На улице было тихо, мерцали снежинками сугробы по сторонам узкой, выцарапанной у снега, асфальтовой дорожки. За зданием «едальни» ароматно дымила в небо баня, ало пульсировали огоньки сигарет, слышались визгливые хохотки и задорное: «Ну, не толкайся ты, Лена!» — «А ты не прижимайся, Марин!» В конце дорожки высилось двухэтажное строение «опочивальни», сиявшее стеклянным вестибюлем.
— Гульнуть что ли на старости лет… — с сомнением проговорил Ефремов. — Я с детства любил париться… Отец баньку растопит засветло. Я иду, куда глаза глядят, возвращаюсь — темно-о-о. Только дым в небо, это банька в разгаре. Зайдешь, обмоешься, надышишься жаром, светло-о-о, глаза щиплет и режет… И спишь потом без задних ног. Ой, ребятки, как же мне сегодня хорошо-сладко! Давно такого не было!
— Это вам сладость в душу за то, что мы волка переехали, — захихикал Паша.

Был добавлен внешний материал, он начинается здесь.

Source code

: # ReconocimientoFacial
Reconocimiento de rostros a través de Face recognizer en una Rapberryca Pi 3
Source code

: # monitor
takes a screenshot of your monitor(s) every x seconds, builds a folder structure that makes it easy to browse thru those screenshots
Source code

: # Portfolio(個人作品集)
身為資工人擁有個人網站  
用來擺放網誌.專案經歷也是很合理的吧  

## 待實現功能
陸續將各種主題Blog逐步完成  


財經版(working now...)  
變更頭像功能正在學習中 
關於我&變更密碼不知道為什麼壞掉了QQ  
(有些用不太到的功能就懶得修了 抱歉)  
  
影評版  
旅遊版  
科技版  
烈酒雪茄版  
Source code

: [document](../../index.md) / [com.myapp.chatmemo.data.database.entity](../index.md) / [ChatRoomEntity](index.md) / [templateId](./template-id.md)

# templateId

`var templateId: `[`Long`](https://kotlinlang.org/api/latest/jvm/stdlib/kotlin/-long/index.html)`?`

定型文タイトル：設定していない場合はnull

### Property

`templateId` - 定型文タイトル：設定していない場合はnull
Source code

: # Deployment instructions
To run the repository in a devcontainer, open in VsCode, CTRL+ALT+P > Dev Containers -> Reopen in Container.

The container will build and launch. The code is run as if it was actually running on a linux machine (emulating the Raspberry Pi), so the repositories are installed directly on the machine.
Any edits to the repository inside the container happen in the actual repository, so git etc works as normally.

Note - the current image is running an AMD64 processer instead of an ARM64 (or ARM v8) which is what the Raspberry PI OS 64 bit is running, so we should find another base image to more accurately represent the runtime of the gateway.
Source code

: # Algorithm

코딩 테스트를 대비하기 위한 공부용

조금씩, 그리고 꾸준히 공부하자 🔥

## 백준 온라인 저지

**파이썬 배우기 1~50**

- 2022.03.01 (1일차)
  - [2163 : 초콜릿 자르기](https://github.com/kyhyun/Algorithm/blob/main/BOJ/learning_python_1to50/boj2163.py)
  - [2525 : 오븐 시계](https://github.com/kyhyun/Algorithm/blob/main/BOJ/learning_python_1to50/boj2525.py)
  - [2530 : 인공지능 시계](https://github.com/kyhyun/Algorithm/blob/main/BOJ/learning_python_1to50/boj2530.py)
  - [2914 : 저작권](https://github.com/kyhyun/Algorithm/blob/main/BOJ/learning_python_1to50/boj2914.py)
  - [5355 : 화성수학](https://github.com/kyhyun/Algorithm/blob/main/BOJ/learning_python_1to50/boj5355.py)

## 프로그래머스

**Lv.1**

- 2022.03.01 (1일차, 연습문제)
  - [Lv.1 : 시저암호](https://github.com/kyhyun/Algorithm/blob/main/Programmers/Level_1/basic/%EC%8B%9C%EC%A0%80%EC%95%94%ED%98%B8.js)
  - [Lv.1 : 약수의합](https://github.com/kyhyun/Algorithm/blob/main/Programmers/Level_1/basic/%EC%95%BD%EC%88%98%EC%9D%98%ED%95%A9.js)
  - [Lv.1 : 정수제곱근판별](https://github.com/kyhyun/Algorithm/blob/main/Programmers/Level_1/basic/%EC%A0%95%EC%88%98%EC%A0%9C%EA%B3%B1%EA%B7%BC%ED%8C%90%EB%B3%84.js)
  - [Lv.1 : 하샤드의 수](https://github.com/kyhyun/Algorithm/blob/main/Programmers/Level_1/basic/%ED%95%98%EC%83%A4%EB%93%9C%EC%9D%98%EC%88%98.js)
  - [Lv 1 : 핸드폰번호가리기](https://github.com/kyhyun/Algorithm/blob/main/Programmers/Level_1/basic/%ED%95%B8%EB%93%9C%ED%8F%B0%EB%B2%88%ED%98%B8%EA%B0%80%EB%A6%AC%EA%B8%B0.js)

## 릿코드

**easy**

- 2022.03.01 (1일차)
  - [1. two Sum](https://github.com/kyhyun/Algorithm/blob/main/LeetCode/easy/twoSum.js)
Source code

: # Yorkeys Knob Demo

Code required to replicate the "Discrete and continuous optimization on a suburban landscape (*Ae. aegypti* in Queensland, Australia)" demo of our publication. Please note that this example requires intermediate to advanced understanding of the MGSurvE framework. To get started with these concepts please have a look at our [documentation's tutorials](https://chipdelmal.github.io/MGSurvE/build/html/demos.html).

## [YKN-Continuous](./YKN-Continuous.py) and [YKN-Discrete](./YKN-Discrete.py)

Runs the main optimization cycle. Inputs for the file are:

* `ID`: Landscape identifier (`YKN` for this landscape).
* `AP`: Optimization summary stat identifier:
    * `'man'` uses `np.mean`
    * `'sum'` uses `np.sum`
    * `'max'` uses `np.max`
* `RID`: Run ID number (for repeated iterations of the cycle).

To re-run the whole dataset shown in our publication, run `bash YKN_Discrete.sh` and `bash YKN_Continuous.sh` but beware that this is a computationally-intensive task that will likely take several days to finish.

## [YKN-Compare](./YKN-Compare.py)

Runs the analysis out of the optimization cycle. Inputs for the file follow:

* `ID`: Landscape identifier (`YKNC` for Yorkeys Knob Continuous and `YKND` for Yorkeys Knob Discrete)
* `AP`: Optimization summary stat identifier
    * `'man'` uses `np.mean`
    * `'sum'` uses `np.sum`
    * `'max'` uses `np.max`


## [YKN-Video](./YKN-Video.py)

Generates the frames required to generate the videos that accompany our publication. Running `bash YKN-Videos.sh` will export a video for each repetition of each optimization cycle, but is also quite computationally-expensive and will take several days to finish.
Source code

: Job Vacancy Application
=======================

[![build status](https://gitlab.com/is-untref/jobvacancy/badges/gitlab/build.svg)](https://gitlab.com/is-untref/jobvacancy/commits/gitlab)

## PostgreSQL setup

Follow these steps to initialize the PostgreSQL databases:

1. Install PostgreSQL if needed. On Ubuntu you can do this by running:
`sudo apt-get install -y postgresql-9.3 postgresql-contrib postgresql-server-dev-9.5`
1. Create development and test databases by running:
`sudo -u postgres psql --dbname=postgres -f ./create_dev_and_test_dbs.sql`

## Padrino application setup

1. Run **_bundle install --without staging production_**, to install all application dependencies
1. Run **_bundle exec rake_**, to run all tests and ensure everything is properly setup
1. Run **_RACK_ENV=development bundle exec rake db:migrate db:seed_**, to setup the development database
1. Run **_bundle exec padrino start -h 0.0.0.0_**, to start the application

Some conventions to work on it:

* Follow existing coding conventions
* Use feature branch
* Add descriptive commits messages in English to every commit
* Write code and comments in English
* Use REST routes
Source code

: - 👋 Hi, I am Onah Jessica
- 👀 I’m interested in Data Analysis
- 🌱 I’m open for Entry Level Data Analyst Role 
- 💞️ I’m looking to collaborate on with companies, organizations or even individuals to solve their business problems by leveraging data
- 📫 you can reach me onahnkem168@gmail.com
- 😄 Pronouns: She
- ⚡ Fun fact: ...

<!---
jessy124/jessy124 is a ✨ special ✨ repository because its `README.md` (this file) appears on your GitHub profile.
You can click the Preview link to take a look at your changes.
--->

— Компромат завтра выйдет? — спросил Ефремов. — Завтра?
— Да, — сказал Ваня.
— И это сладко! — Депутат закурил.
Ваня ступил в сторону.
По сугробам, расталкивая темные свисающие ветви елей, он шел и шел, увязая, но все быстрее, охватываемый громом тайного оркестра, в абсолютную одинокую тишину — от визгливых девок, отрывистых фраз костолома Егора, хихиканья шофера Паши и трубного бахвальства депутата, от ненавистных звуков, заглушавших ту единственную музыку, ради которой и стоило жить.